» WHAT IS NEEDED
Only the closing part of the listing is wanted: reproduce exactly the line containing "What is the vertical" and all lines below it.

» THE INPUT
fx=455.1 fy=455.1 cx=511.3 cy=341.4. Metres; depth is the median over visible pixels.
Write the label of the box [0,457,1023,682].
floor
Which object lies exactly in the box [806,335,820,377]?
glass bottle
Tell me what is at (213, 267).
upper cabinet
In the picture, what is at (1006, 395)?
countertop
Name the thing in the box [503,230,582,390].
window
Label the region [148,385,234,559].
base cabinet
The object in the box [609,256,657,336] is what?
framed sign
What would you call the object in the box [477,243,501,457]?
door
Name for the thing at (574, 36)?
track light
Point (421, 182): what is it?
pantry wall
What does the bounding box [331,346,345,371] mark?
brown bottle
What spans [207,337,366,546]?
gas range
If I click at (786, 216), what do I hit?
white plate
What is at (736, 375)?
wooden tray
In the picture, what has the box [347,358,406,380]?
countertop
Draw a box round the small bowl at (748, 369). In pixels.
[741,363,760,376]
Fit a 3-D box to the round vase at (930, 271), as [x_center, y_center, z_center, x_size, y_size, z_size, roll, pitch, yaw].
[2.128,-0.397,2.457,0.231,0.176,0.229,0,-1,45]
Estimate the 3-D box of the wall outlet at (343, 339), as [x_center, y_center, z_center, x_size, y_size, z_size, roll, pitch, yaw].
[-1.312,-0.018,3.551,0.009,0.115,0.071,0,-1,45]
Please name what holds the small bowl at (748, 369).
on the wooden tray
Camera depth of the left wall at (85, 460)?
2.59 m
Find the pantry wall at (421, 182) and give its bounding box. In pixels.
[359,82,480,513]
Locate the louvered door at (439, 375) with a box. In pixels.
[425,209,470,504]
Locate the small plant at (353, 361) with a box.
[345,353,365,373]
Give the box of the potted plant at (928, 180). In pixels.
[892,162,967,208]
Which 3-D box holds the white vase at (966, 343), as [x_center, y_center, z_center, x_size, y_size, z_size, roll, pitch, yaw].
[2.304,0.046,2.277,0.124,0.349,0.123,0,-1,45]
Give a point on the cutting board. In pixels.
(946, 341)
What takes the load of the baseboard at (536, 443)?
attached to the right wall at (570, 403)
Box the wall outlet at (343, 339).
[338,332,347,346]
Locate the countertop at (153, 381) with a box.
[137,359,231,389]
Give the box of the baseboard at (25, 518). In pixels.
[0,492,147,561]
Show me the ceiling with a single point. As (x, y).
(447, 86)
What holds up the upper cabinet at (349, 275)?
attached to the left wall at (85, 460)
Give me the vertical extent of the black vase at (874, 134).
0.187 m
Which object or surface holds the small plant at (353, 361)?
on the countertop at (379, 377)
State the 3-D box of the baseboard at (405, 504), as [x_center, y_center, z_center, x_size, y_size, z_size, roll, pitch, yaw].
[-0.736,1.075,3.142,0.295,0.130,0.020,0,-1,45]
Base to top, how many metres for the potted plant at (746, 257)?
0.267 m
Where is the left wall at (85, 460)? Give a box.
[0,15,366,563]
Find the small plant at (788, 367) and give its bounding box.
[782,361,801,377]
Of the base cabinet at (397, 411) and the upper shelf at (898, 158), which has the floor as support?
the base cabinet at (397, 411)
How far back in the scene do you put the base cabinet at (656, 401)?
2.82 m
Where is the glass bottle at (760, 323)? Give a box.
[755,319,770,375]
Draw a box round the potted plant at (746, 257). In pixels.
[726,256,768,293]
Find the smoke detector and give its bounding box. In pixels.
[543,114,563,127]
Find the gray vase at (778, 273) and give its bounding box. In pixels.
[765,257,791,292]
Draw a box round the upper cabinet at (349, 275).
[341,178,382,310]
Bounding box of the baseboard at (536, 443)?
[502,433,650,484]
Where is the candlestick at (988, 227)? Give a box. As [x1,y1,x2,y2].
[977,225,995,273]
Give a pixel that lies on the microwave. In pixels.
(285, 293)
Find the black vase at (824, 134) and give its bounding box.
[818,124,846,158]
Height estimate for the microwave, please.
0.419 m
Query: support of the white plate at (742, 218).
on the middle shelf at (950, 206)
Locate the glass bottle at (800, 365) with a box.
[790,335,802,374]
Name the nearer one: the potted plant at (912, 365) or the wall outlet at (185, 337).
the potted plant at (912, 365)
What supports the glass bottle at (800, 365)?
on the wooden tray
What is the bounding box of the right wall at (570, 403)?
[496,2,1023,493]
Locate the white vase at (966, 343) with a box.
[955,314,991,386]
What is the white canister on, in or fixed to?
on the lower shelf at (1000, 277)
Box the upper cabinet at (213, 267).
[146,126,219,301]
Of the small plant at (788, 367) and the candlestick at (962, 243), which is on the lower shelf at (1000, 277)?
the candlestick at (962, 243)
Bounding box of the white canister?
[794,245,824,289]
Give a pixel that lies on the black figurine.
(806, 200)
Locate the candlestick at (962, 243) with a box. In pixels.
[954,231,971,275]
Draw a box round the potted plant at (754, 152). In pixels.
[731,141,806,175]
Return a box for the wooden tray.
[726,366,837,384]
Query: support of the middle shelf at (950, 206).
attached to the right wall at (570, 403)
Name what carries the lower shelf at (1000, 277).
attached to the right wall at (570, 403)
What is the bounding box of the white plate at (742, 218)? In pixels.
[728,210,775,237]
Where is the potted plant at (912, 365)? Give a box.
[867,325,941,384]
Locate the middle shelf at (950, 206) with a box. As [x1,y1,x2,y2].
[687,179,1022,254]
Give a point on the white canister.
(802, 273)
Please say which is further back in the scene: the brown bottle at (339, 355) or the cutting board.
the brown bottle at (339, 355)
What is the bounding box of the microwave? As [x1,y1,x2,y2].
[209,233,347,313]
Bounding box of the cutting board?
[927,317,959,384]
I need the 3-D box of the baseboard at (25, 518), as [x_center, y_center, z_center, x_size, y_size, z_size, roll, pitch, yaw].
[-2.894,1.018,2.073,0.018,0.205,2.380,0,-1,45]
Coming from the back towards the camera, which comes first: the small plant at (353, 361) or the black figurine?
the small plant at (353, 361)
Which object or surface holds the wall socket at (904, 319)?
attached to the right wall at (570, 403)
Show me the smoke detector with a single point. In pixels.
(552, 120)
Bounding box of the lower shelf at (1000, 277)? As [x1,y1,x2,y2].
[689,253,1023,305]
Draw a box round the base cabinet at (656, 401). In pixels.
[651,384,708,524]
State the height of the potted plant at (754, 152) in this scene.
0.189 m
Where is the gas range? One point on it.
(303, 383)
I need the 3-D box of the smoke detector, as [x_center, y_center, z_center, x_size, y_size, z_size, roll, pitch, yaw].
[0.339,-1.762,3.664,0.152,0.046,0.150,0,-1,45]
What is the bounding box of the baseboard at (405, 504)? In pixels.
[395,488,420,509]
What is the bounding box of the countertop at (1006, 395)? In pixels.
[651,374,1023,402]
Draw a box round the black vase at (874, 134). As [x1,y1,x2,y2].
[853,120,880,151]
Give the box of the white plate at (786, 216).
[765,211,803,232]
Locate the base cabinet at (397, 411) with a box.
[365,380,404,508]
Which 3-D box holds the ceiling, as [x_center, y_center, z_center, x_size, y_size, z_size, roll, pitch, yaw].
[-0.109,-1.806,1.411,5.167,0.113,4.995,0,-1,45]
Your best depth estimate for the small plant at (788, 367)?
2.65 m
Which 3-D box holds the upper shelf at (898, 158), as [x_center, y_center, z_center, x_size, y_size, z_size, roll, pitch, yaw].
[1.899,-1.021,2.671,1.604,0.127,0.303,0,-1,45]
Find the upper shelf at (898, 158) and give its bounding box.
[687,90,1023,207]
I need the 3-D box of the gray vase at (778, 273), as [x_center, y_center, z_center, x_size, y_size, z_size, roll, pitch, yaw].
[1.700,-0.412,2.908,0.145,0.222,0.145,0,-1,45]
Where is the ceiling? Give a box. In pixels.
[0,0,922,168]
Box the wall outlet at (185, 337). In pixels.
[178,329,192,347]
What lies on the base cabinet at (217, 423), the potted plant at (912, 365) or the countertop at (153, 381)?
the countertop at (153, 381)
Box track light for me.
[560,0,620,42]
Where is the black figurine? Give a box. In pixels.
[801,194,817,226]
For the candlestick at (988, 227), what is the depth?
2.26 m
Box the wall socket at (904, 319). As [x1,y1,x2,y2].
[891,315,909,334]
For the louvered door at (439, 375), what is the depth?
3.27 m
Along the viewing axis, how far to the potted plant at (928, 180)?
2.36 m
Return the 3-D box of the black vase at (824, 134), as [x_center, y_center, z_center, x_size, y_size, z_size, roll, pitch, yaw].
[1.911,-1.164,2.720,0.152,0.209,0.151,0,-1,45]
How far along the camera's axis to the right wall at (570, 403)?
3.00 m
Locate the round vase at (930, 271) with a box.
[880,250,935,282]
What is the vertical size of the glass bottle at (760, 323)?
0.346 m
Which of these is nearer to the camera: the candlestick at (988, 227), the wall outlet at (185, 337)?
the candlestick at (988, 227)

» EXPECTED OUTPUT
What is the vertical size of the glass bottle at (760, 323)?
0.346 m
Which of these is nearer to the camera: the candlestick at (988, 227), the wall outlet at (185, 337)?
the candlestick at (988, 227)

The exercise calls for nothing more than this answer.